Attendance: Lenny Heath, John Hanks, Ranjit Randhawa, John Archie, Ceci Vasquez-Robinet, Rob Stclair, Naren Ramakrishnan, Ruth Grene
Discussed plans for the summer. Dr Grene handed out questions to focus research on
Main steps:
- Given gene family, e.g.. Superoxide Dismutase (SOD)
- Look upstream
- Find regulatory sequences (can occur in different permutations and combinations)
Four main points of the meeting were:
We will be given gene families to look at. The Superoxide Dismutases (SOD) genes was already studied about. There are 7 genes in total. Two have been found to contain both HRE and ARE in their upstream sequences. There is a paper that came from that at the expresso publications site. Dr. Grene and Ceci will be giving you more Arabidopsis gene families to investigate.
- Given a list of regulatory sequences provide a catalogue with respect to where they occur within the SOD gene family.
- We would also like to find the chromosome locations of all these elements for possible future work.
- Use the promoter database to verify results obtained.
Dr heath went into detail about the formats of GenBank and FASTA files and how one should parse them.
FASTA files have a header line of information and then the nucleotide sequence GenBank file have more information, keywords include LOCUS,ORGANISM,FEATURES, etc. Under features (if one refers to a chromosome) there will be a list of genes.
E.g.
FEATURE
gene 51..2011 //position in sequence
mRNA join(60..89, 600..790,..) //experimentally verified
CDS join(70..85, 110..500,..) //coding strand (prediction of intronless sequence)
When dealing with genes on complementary strands knowing where the upstream region occurs is important. One can find the following in a GenBank file gene complement(5000..7000)
E.g.
Two complimentary strands with genes
Note: Gene 2 is on the complimentary strand
gene2 5'------------------|--\ORF2\--|----|--|----------3' | | | gene1 | | | gene3 3'-----|--\ORF1\--|---------+-------|--\ORF3\--|--5' | | | | |<---------| |------>|->| upstream region of gene1 upstream region of gene2
Upstream region ALWAYS starts from the start of the ORF (that is, just before the START codon).
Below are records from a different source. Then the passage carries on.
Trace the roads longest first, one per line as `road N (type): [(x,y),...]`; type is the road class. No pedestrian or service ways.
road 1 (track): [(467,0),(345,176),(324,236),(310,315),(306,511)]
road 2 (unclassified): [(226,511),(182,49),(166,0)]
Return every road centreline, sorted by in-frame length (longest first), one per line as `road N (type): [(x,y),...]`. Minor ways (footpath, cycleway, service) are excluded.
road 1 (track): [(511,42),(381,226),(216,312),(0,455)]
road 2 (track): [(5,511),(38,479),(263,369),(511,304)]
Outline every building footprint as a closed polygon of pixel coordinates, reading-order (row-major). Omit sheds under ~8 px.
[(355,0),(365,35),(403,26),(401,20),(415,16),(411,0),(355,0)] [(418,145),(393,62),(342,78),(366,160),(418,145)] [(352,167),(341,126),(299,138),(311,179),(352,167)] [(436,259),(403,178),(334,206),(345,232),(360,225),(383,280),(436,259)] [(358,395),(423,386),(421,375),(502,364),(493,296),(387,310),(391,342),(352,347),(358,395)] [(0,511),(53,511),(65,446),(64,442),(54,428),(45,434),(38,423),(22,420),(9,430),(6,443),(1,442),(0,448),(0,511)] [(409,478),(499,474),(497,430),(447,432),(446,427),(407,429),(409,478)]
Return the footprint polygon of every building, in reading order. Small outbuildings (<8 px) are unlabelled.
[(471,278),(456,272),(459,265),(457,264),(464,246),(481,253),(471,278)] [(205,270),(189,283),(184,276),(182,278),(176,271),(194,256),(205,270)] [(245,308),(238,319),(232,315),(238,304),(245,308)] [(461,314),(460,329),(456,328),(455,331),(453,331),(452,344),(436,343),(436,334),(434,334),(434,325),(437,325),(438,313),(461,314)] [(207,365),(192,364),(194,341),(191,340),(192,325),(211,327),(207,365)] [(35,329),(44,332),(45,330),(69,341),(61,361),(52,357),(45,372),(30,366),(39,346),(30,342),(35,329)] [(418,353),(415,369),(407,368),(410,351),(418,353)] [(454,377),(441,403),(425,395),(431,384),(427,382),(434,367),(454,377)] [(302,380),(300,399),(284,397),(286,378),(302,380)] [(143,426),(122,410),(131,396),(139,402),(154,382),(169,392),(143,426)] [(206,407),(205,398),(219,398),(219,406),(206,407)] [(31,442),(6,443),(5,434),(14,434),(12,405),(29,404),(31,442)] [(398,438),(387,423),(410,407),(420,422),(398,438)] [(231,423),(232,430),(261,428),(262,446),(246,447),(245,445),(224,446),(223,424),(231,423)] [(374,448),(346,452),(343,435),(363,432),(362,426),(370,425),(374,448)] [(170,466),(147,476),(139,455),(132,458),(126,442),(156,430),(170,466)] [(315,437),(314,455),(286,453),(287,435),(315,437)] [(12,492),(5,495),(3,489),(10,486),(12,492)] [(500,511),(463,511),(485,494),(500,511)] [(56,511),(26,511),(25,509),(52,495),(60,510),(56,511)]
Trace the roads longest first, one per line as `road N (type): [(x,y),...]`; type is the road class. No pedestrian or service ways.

Upstream region can end either at the beginning of the next gene or the beginning of the next ORF.
People doing different things:
- John A will focus on post processing.
- Dr Ramakrishnan will focus on modeling and will look at the databases
- John H will work with Dr Ramakrishnan
- Rob and Ranjit met with Dr Grene (on Thursday). Dr Grene told us to look at chromosome 4 for specific elements and catalogue them.